Won’t this list of tags become so long that any tool which auto-suggests tags to users will become too slow to use?

This problem can be at least partly alleviated by letting users specify that they are only interested in tag suggestions from particular categories. Once parent/child relationships are in place in the tag database, tag suggestions can be filtered that way. We can also learn from other tools that offer auto-complete over large spaces to see how they solve this problem.

Have folksonomies been successfully used in the past? What are good examples?

Obviously, Flickr is the best example of a site which has completely user-generated tagging. Their mission is somewhat different from ours, though! Do you have examples of folksonomies that work or that have failed?

This post is intended to start discussion, so please, weigh in! What do you think about this approach to handling the huge number and variety of tags in use on science blogs? Is it clear, and do you have questions?

Building a better network: Identifying trends/posts of interest

When you build a network of blogging networks, the problem quickly escalates from “how do I collect as much data as possible?” to “how do I manage all this data?”

Take a look at the Science Blogging Aggregated home page. There’s lots of great stuff there — too much for the typical reader to handle. Even if you visit several times a day, the information rushes by too quickly to discern any trends, and it’s hard to know which posts are really well thought out and which are just one-off posts that hardly merit your attention at all.

We talked yesterday about one way of sorting through the data — tags. However, this method alone probably won’t satisfy all users. A person might be interested in all posts tagged “psychology,” but they might just want to see the highlights of what’s going on in other fields, and tagging won’t help them identify the most interesting, thoughtful posts.

We see at least four possible ways of sifting through the posts to find the most interesting ones.

1. Crowd-sourced ranking. Users rate or recommend posts they like, so others can sort by rating or number of recommendations to find the posts they want to see. An advantage is that there is no central authority telling readers what to like. A disadvantage is that blogs that are already very popular are perhaps most likely to be recommended, so this system might not help users identify up-and-coming blogs that are very high quality.

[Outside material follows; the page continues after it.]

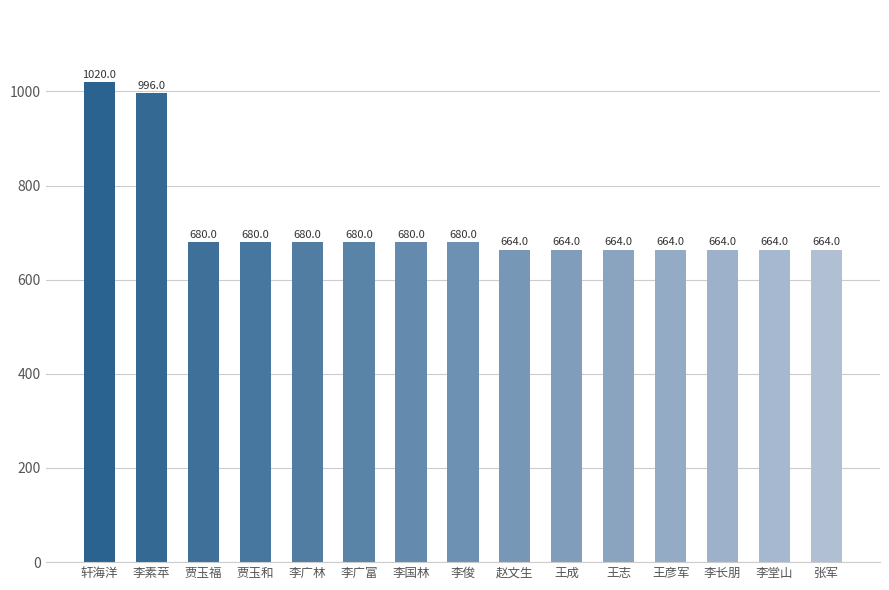

What is the difference between the maximum and minimum values?

356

2. Self-promotion. Bloggers could promote a small number of their posts, indicating these are their best work (one per week? one per month?). This overcomes the “up-and-comer” problem, but a blogger whose work is mediocre could exploit the system by promoting posts that aren’t very interesting or useful to others.

3. Active curation. Editors could be chosen for each field (physics, biology, etc.) and actively promote one or two posts each day. That way readers would know that an expert has read all the posts on a topic and selected the most interesting or relevant. Advantages are that editors may be able to identify trends that more automated systems don’t catch, and that editors may be less swayed by the most popular blogs. Disadvantages include possible bias of editors, and variable editor quality. It would also require coming up with a system for selecting editors. Would a central person be in charge of that, or would we need to create some sort of a system for nominating/voting for editors?

4. Social networking. We could create a truly social network where users are only shown the “likes” of their friends. However, this requires a significant programming effort, and people are reluctant to join new social networks when they already participate actively in one or more networks. I think we might be better off using the social features of other networks, rather than building our own. If we could make it really easy for people to post their “likes” to Twitter and Facebook, then we could leverage those networks to perform the social function.

There is, of course, no reason that we shouldn’t do all of these things over the long run. But we have limited resources. Which of these approaches is most useful? Are there any other approaches that would work better? Do you have any specific suggestions for how to implement any of these ideas? Let us know in the comments.